P & O Tours (aka Messrs. Patten & Ollerenshaw) voyaged for their sixth trip to real mountains, an area south-west of Briançon, or north east of Gap known as the Dauphiné, Savoie or Parc des Ecrins, in late June.
Most of the mountains are over 13000ft, the most notable being the Pelvoux (lower right), which was the first "scramble" undertaken by one Edward Whymper, but we did not attempt to repeat his exploit – this year.
P & O were joined by mother and son, Gwyn and Ed Flitters, known to some of the group. As both had climbed the Matterhorn – amongst others – they felt they were in safe if sometimes swift hands.
Flying from Bristol to Geneva, they picked up a hire car to drive to Ailefroide a lovely dead end valley at the foot of the Pelvoux from which two glacier streams drained.
Two walks were undertaken here that took the party up to the Refuge Glacier Blanc (see right) and the Refuge Séle. A modest bit of via Ferrata (cables fixed to rock) helped the more elderly negotiate steep rock. Throughout the ten days the weather stayed magnificently warm and sunny, rather less humid than endured by UK.

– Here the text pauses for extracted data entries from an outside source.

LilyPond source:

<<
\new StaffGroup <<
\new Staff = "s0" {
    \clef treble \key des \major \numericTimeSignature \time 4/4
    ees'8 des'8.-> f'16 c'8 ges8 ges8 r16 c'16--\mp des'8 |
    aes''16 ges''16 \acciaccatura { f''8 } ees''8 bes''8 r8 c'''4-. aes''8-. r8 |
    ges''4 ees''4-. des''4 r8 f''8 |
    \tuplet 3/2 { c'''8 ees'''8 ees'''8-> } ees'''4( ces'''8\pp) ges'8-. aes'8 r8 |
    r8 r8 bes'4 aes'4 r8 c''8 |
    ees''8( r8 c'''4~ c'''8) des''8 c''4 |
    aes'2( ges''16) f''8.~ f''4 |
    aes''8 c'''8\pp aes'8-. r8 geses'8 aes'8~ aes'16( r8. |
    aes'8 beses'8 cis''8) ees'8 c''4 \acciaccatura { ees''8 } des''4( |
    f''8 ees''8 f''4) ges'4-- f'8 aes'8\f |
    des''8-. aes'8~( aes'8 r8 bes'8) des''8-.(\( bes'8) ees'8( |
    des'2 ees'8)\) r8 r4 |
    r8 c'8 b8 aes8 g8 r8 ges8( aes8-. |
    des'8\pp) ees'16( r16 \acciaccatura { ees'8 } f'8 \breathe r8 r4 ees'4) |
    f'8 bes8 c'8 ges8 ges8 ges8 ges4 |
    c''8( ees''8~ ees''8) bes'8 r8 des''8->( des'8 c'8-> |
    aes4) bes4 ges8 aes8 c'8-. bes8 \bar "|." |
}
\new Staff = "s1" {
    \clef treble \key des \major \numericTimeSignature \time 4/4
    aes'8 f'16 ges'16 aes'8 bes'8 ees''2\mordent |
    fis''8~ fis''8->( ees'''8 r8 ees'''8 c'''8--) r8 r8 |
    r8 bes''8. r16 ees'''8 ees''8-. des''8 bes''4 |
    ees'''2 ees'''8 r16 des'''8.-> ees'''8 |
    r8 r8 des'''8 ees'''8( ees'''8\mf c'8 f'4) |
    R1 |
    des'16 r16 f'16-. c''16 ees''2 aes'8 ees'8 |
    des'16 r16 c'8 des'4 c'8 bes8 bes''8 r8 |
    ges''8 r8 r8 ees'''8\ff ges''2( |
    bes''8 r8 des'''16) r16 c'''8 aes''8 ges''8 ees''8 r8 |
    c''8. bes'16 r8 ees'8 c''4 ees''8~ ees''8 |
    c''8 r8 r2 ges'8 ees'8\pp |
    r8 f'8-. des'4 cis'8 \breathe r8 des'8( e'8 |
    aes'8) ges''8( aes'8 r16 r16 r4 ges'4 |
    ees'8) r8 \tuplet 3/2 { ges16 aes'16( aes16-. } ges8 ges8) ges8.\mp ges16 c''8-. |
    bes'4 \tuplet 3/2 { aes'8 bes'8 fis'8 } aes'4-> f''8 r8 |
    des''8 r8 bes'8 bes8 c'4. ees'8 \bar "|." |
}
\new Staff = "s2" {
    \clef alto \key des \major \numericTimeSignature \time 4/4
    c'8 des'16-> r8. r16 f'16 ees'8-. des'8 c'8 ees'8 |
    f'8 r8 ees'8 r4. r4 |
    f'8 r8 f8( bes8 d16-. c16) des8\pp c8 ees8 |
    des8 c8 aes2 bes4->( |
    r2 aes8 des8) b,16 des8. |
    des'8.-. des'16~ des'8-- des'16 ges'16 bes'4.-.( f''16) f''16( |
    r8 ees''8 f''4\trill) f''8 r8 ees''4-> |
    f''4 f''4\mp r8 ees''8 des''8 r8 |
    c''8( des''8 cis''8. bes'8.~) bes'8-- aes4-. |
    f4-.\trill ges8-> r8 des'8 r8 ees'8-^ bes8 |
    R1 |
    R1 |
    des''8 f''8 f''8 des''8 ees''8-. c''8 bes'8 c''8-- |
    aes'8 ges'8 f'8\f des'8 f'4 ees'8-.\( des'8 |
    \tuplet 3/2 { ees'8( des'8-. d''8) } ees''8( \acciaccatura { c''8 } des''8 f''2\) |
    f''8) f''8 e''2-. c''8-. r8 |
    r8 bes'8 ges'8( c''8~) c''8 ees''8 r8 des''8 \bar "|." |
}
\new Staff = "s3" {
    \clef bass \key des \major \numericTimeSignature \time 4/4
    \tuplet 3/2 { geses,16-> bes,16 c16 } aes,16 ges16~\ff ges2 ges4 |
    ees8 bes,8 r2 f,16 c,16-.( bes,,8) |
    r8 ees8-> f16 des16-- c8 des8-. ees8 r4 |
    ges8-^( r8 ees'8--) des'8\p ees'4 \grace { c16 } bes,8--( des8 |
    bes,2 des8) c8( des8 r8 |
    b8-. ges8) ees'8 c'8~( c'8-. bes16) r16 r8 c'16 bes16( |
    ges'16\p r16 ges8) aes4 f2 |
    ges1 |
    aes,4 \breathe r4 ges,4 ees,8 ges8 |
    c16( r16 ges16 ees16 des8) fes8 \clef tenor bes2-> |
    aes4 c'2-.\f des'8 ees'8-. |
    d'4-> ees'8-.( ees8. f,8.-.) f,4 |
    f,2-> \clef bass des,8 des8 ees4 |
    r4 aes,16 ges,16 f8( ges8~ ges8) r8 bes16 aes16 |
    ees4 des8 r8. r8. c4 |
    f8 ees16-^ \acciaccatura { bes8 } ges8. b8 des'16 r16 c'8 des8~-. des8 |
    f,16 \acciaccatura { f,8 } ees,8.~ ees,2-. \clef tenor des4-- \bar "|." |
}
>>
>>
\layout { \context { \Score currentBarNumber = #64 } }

The party then moved on to Valgaudemar, a 25 mile long flat valley further south. This was unusual amongst Alpine valleys in that tourism has not yet overtaken the traditional way of farming life and real paysans could be met, with their goats and sheep. Another lack was cable cars to lift the idle up to a hanging valley: every step had to be earned.
Two of the days were spent walking on paths not dissimilar to that enjoyed, or endured, by Somerset ramblers, in that they were little used, overgrown and in two cases disappeared. Most of the Alpine paths are well waymarked so a map can almost be dispensed with.
The valley is plentifully supplied with refuges where one can buy welcome drink, a meal and even stay overnight and tackle a peak if the party is equipped with the appropriate axes, crampons and necessary fortitude. Valgaudemar attracts some serious climbers and impressive individuals – at least judging by what they carried.
Several days the party went over 8000ft and had to cross several steep and wide snow filled gullies, the remainder of deep snow through the winter (The Galibier pass was only opened on 5th June). Fortunately these were crossed in the afternoon, when the snow was ideal for kicking steps: the morning may have been a different matter.
The final day was spent by Ed bagging a few high cols while the more elderly planned a gentle stroll up the valley. Unfortunately it did not work out like that. Due to some error in map-reading the threesome were the wrong side of the raging river, became separated, and one member, Monsieur Patten, decided the only way out was to scale a 1000ft cliff trusting to the holding power of dead branches, loose rock and grass roots. Somewhat miraculously they all met up eventually, sans lunch, and got back safely, scratched, battered, weary and fly-bitten.
The ten days passed with no serious accidents, full bellies and good companionship. What more can anyone ask?